A different kind of fall
DALLAS, TEXAS — Cold wind and an unsettled gray sky drew me outside before supper. I headed for a nearby park I’d been wanting to visit, and I kept my jacket tight around me as I walked. I could feel the cold starting to numb my ears and cheeks, and a few stray rainspecks hit my skin.
When I reached the park, I came to a sidewalk that wound past a dirty, shrunken pond. A mockingbird fled into the brush, and four sparrows quickly disappeared. A Black Vulture labored overhead, and of course there were the crows.
As I passed the pond, a canopy of mesquite and a low-growing elm or hackberry stretched over the path. A flock of yellow-rumps moved through the trees, calling, and I heard a chickadee and a kinglet or two.

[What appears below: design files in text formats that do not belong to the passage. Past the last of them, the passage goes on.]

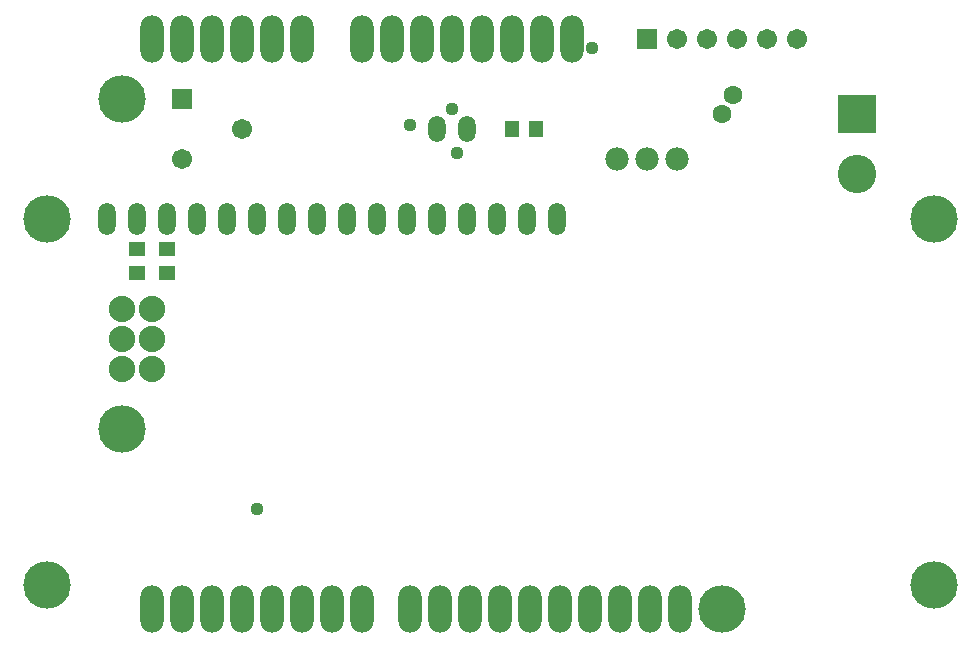
<source format=gbs>
G04 Layer_Color=16711935*
%FSLAX24Y24*%
%MOIN*%
G70*
G01*
G75*
%ADD30C,0.0880*%
%ADD31C,0.1580*%
%ADD32O,0.0780X0.1580*%
%ADD33C,0.1280*%
%ADD34R,0.1280X0.1280*%
%ADD35C,0.0780*%
%ADD36C,0.0671*%
%ADD37R,0.0671X0.0671*%
%ADD38O,0.0580X0.1080*%
%ADD39O,0.0580X0.0880*%
%ADD40C,0.0631*%
%ADD41C,0.0440*%
%ADD42R,0.0480X0.0580*%
%ADD43R,0.0580X0.0480*%
G54D30*
X4500Y9000D02*
D03*
X3500Y11000D02*
D03*
X4500D02*
D03*
X3500Y10000D02*
D03*
X4500D02*
D03*
X3500Y9000D02*
D03*
G54D31*
X23500Y1000D02*
D03*
X3500Y7000D02*
D03*
Y18000D02*
D03*
X30550Y1800D02*
D03*
Y14000D02*
D03*
X1000Y1800D02*
D03*
Y14000D02*
D03*
G54D32*
X16500Y20000D02*
D03*
X15500D02*
D03*
X14500D02*
D03*
X13500D02*
D03*
X12500D02*
D03*
X11500D02*
D03*
X9500D02*
D03*
X8500D02*
D03*
X7500D02*
D03*
X6500D02*
D03*
X5500D02*
D03*
X4500D02*
D03*
Y1000D02*
D03*
X5500D02*
D03*
X6500D02*
D03*
X7500D02*
D03*
X8500D02*
D03*
X9500D02*
D03*
X10500D02*
D03*
X11500D02*
D03*
X13100D02*
D03*
X14100D02*
D03*
X15100D02*
D03*
X16100D02*
D03*
X17100D02*
D03*
X18100D02*
D03*
X19100D02*
D03*
X20100D02*
D03*
X17500Y20000D02*
D03*
X18500D02*
D03*
X21100Y1000D02*
D03*
X22100D02*
D03*
G54D33*
X28000Y15500D02*
D03*
G54D34*
Y17500D02*
D03*
G54D35*
X22000Y16000D02*
D03*
X20000D02*
D03*
X21000D02*
D03*
G54D36*
X5500D02*
D03*
X7500Y17000D02*
D03*
X22000Y20000D02*
D03*
X23000D02*
D03*
X24000D02*
D03*
X25000D02*
D03*
X26000D02*
D03*
G54D37*
X5500Y18000D02*
D03*
X21000Y20000D02*
D03*
G54D38*
X3000Y14000D02*
D03*
X4000D02*
D03*
X5000D02*
D03*
X6000D02*
D03*
X7000D02*
D03*
X8000D02*
D03*
X9000D02*
D03*
X10000D02*
D03*
X11000D02*
D03*
X12000D02*
D03*
X13000D02*
D03*
X14000D02*
D03*
X15000D02*
D03*
X16000D02*
D03*
X17000D02*
D03*
X18000D02*
D03*
G54D39*
X14000Y17000D02*
D03*
X15000D02*
D03*
G54D40*
X23500Y17500D02*
D03*
X23864Y18136D02*
D03*
G54D41*
X13100Y17136D02*
D03*
X8000Y4336D02*
D03*
X14680Y16186D02*
D03*
X14500Y17646D02*
D03*
X19170Y19696D02*
D03*
G54D42*
X17300Y17000D02*
D03*
X16500D02*
D03*
G54D43*
X5000Y12200D02*
D03*
Y13000D02*
D03*
X4000Y12200D02*
D03*
Y13000D02*
D03*
M02*

</source>
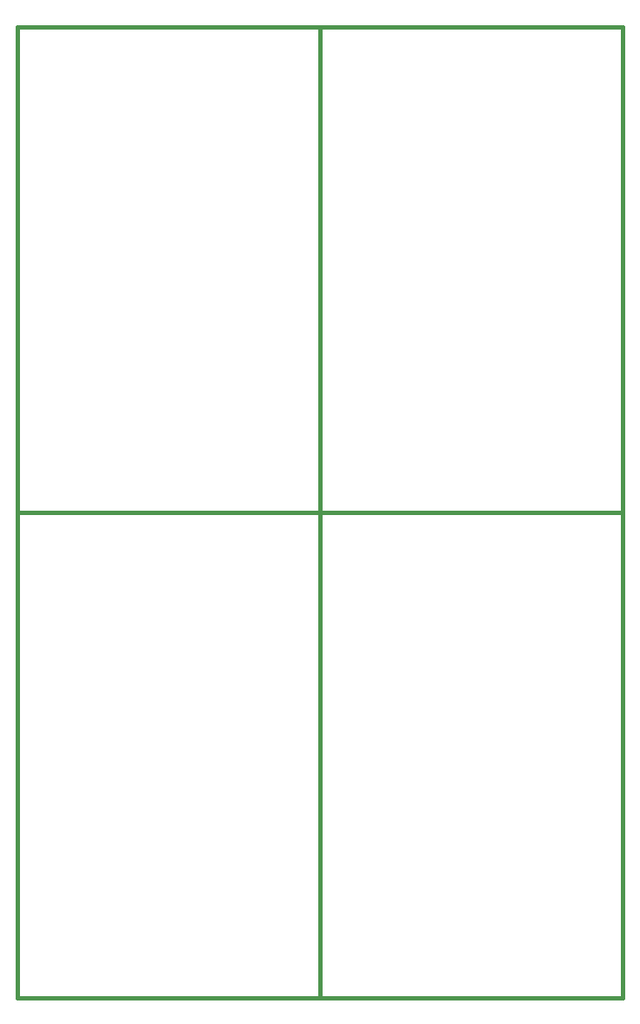
<source format=gbr>
G04 #@! TF.GenerationSoftware,KiCad,Pcbnew,5.0.0-rc2-dev-unknown-ce1bd4c~62~ubuntu16.04.1*
G04 #@! TF.CreationDate,2018-03-08T22:00:34+01:00*
G04 #@! TF.ProjectId,BM20_multi,424D32305F6D756C74692E6B69636164,rev?*
G04 #@! TF.SameCoordinates,Original*
G04 #@! TF.FileFunction,Profile,NP*
%FSLAX46Y46*%
G04 Gerber Fmt 4.6, Leading zero omitted, Abs format (unit mm)*
G04 Created by KiCad (PCBNEW 5.0.0-rc2-dev-unknown-ce1bd4c~62~ubuntu16.04.1) date Thu Mar  8 22:00:34 2018*
%MOMM*%
%LPD*%
G01*
G04 APERTURE LIST*
%ADD10C,0.400000*%
G04 APERTURE END LIST*
D10*
X100584000Y-143256000D02*
X130048000Y-143256000D01*
X100584000Y-96012000D02*
X100584000Y-143256000D01*
X159512000Y-96012000D02*
X130048000Y-96012000D01*
X130048000Y-143256000D02*
X159512000Y-143256000D01*
X130048000Y-96012000D02*
X130048000Y-143256000D01*
X159512000Y-143256000D02*
X159512000Y-96012000D01*
X159512000Y-48768000D02*
X130048000Y-48768000D01*
X159512000Y-96012000D02*
X159512000Y-48768000D01*
X100584000Y-96012000D02*
X130048000Y-96012000D01*
X100584000Y-48768000D02*
X100584000Y-96012000D01*
X130048000Y-48768000D02*
X100584000Y-48768000D01*
X130048000Y-96012000D02*
X130048000Y-48768000D01*
M02*

</source>
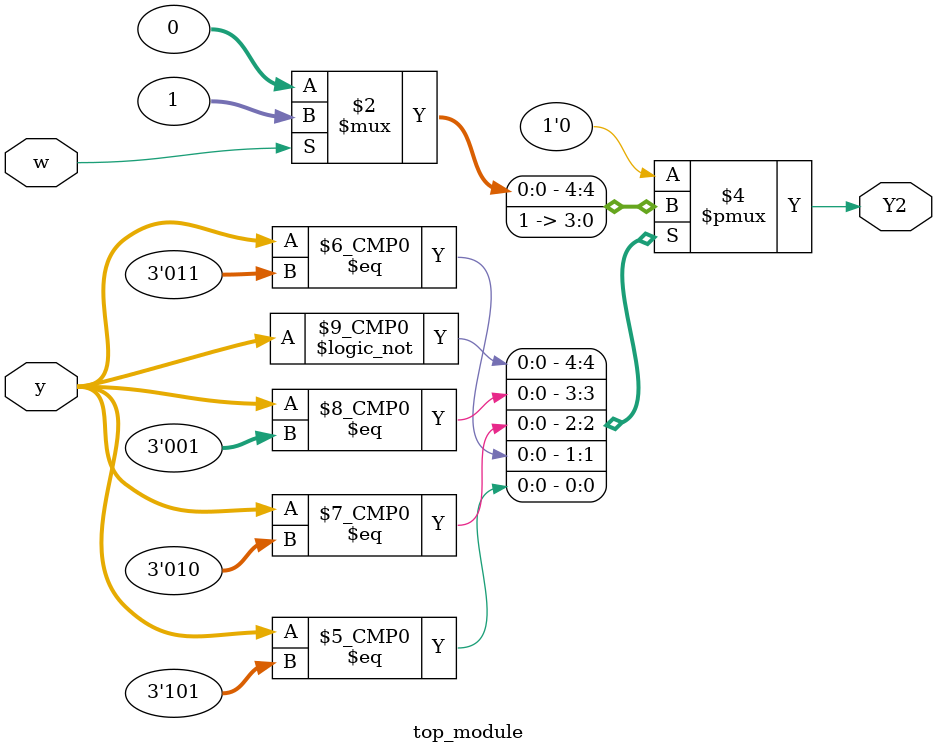
<source format=sv>
module top_module(
    input [3:1] y,
    input w,
    output reg Y2);

    always @(*) begin
        case (y)
            // Next state logic for Y2
            3'b000: Y2 = (w) ? 1 : 0;
            3'b001: Y2 = 1;
            3'b010: Y2 = 1;
            3'b011: Y2 = 1;
            3'b100: Y2 = 0;
            3'b101: Y2 = 1;
            default: Y2 = 0;
        endcase
    end

endmodule

</source>
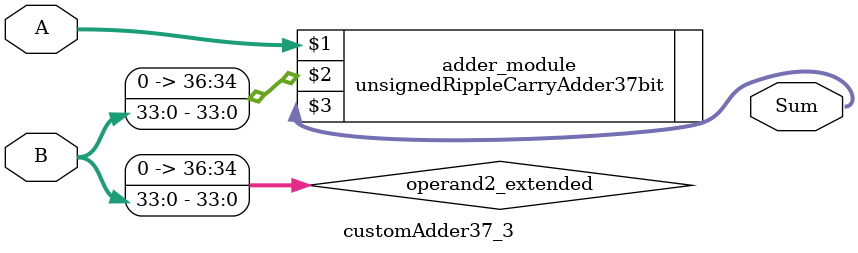
<source format=v>
module customAdder37_3(
                        input [36 : 0] A,
                        input [33 : 0] B,
                        
                        output [37 : 0] Sum
                );

        wire [36 : 0] operand2_extended;
        
        assign operand2_extended =  {3'b0, B};
        
        unsignedRippleCarryAdder37bit adder_module(
            A,
            operand2_extended,
            Sum
        );
        
        endmodule
        
</source>
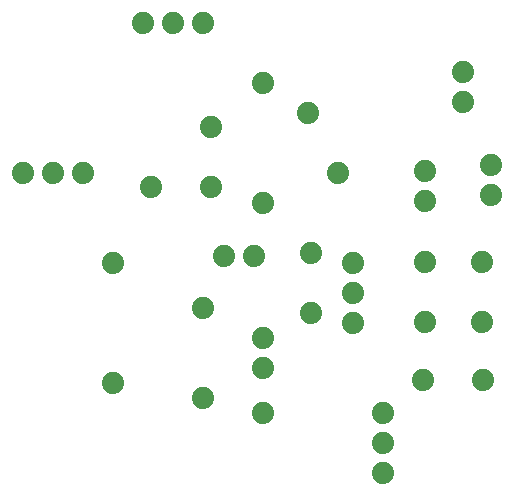
<source format=gbs>
G75*
%MOIN*%
%OFA0B0*%
%FSLAX25Y25*%
%IPPOS*%
%LPD*%
%AMOC8*
5,1,8,0,0,1.08239X$1,22.5*
%
%ADD10C,0.07400*%
D10*
X0051236Y0061236D03*
X0081236Y0056236D03*
X0101236Y0051236D03*
X0101236Y0066236D03*
X0101236Y0076236D03*
X0116972Y0084622D03*
X0131236Y0081236D03*
X0131236Y0091236D03*
X0131236Y0101236D03*
X0116972Y0104622D03*
X0101236Y0121236D03*
X0097957Y0103677D03*
X0087957Y0103677D03*
X0081236Y0086236D03*
X0051236Y0101236D03*
X0063653Y0126749D03*
X0083653Y0126749D03*
X0083653Y0146749D03*
X0101236Y0161236D03*
X0116236Y0151236D03*
X0126236Y0131236D03*
X0155161Y0131906D03*
X0155161Y0121906D03*
X0155161Y0101472D03*
X0155161Y0081472D03*
X0174059Y0081472D03*
X0174059Y0101472D03*
X0177096Y0123874D03*
X0177096Y0133874D03*
X0167760Y0154976D03*
X0167760Y0164976D03*
X0081236Y0181236D03*
X0071236Y0181236D03*
X0061236Y0181236D03*
X0041236Y0131236D03*
X0031236Y0131236D03*
X0021236Y0131236D03*
X0141236Y0051236D03*
X0141236Y0041236D03*
X0141236Y0031236D03*
X0154610Y0062339D03*
X0174610Y0062339D03*
M02*

</source>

Small, pale brown leaves covered the ground, and the tortured mesquite trunks twisted and cracked on their upward ascent. Blue cone-berries clung to the cedars, and dark brown, corkscrewed pods littered the ground under a locust. Two trunks grew close, one sprouting strange corky warts and the other deeply furrowed.
I was sheltered from the wind, but my fingers got numb if I took them out of my pockets.
How different this place is from those I grew to love as a child. But this is fall. And this is beautiful.